▸ What the task asks: Set down the entries exactly. No line may differ from its source.
------ The data ------
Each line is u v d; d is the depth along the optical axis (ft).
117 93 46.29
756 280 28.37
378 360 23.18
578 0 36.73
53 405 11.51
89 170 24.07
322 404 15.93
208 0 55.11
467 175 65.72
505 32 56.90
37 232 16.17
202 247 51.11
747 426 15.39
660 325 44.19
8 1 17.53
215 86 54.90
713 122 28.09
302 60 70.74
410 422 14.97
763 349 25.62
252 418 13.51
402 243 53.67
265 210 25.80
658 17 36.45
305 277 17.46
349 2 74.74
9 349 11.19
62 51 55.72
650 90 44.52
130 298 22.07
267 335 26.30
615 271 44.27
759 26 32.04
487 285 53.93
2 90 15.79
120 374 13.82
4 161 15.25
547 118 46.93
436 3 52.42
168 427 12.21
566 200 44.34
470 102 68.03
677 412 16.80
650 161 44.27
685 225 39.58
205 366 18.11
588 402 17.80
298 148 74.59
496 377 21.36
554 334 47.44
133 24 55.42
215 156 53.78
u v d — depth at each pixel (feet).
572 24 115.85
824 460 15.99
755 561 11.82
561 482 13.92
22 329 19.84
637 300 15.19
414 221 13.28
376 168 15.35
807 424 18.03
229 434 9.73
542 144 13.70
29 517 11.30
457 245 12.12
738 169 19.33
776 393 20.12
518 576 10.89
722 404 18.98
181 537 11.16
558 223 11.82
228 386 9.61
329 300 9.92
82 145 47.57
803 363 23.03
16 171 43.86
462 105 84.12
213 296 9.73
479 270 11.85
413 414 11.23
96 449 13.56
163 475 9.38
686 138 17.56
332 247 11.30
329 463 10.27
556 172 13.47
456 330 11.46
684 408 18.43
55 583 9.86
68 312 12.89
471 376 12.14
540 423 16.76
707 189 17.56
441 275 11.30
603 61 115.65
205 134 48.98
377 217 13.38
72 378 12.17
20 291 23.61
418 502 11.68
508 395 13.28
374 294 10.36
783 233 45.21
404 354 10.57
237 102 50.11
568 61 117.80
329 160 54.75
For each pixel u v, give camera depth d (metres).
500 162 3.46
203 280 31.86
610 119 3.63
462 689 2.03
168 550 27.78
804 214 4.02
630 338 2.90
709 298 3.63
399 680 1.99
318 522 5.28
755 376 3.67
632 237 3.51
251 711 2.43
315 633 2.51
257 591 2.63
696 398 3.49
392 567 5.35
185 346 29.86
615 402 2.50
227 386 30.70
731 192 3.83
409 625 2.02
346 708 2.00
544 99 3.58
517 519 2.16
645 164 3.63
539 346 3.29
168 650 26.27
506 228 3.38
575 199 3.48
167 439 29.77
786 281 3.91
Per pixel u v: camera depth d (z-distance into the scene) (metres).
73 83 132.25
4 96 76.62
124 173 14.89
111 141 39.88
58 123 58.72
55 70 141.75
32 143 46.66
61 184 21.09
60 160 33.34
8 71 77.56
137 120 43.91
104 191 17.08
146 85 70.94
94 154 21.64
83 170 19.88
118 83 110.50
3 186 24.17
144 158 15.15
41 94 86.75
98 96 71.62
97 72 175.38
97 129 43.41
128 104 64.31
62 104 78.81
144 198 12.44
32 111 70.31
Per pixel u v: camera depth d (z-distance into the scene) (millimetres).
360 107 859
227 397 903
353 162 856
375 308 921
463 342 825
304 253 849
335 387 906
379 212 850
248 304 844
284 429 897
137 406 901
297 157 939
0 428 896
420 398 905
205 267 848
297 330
------
▸ Answer for this exercise:
Each line is u v d; d is the depth along the optical axis (ft).
117 93 46.29
756 280 28.37
378 360 23.18
578 0 36.73
53 405 11.51
89 170 24.07
322 404 15.93
208 0 55.11
467 175 65.72
505 32 56.90
37 232 16.17
202 247 51.11
747 426 15.39
660 325 44.19
8 1 17.53
215 86 54.90
713 122 28.09
302 60 70.74
410 422 14.97
763 349 25.62
252 418 13.51
402 243 53.67
265 210 25.80
658 17 36.45
305 277 17.46
349 2 74.74
9 349 11.19
62 51 55.72
650 90 44.52
130 298 22.07
267 335 26.30
615 271 44.27
759 26 32.04
487 285 53.93
2 90 15.79
120 374 13.82
4 161 15.25
547 118 46.93
436 3 52.42
168 427 12.21
566 200 44.34
470 102 68.03
677 412 16.80
650 161 44.27
685 225 39.58
205 366 18.11
588 402 17.80
298 148 74.59
496 377 21.36
554 334 47.44
133 24 55.42
215 156 53.78
u v d — depth at each pixel (feet).
572 24 115.85
824 460 15.99
755 561 11.82
561 482 13.92
22 329 19.84
637 300 15.19
414 221 13.28
376 168 15.35
807 424 18.03
229 434 9.73
542 144 13.70
29 517 11.30
457 245 12.12
738 169 19.33
776 393 20.12
518 576 10.89
722 404 18.98
181 537 11.16
558 223 11.82
228 386 9.61
329 300 9.92
82 145 47.57
803 363 23.03
16 171 43.86
462 105 84.12
213 296 9.73
479 270 11.85
413 414 11.23
96 449 13.56
163 475 9.38
686 138 17.56
332 247 11.30
329 463 10.27
556 172 13.47
456 330 11.46
684 408 18.43
55 583 9.86
68 312 12.89
471 376 12.14
540 423 16.76
707 189 17.56
441 275 11.30
603 61 115.65
205 134 48.98
377 217 13.38
72 378 12.17
20 291 23.61
418 502 11.68
508 395 13.28
374 294 10.36
783 233 45.21
404 354 10.57
237 102 50.11
568 61 117.80
329 160 54.75
For each pixel u v, give camera depth d (metres).
500 162 3.46
203 280 31.86
610 119 3.63
462 689 2.03
168 550 27.78
804 214 4.02
630 338 2.90
709 298 3.63
399 680 1.99
318 522 5.28
755 376 3.67
632 237 3.51
251 711 2.43
315 633 2.51
257 591 2.63
696 398 3.49
392 567 5.35
185 346 29.86
615 402 2.50
227 386 30.70
731 192 3.83
409 625 2.02
346 708 2.00
544 99 3.58
517 519 2.16
645 164 3.63
539 346 3.29
168 650 26.27
506 228 3.38
575 199 3.48
167 439 29.77
786 281 3.91
Per pixel u v: camera depth d (z-distance into the scene) (metres).
73 83 132.25
4 96 76.62
124 173 14.89
111 141 39.88
58 123 58.72
55 70 141.75
32 143 46.66
61 184 21.09
60 160 33.34
8 71 77.56
137 120 43.91
104 191 17.08
146 85 70.94
94 154 21.64
83 170 19.88
118 83 110.50
3 186 24.17
144 158 15.15
41 94 86.75
98 96 71.62
97 72 175.38
97 129 43.41
128 104 64.31
62 104 78.81
144 198 12.44
32 111 70.31
Per pixel u v: camera depth d (z-distance into the scene) (millimetres).
360 107 859
227 397 903
353 162 856
375 308 921
463 342 825
304 253 849
335 387 906
379 212 850
248 304 844
284 429 897
137 406 901
297 157 939
0 428 896
420 398 905
205 267 848
297 330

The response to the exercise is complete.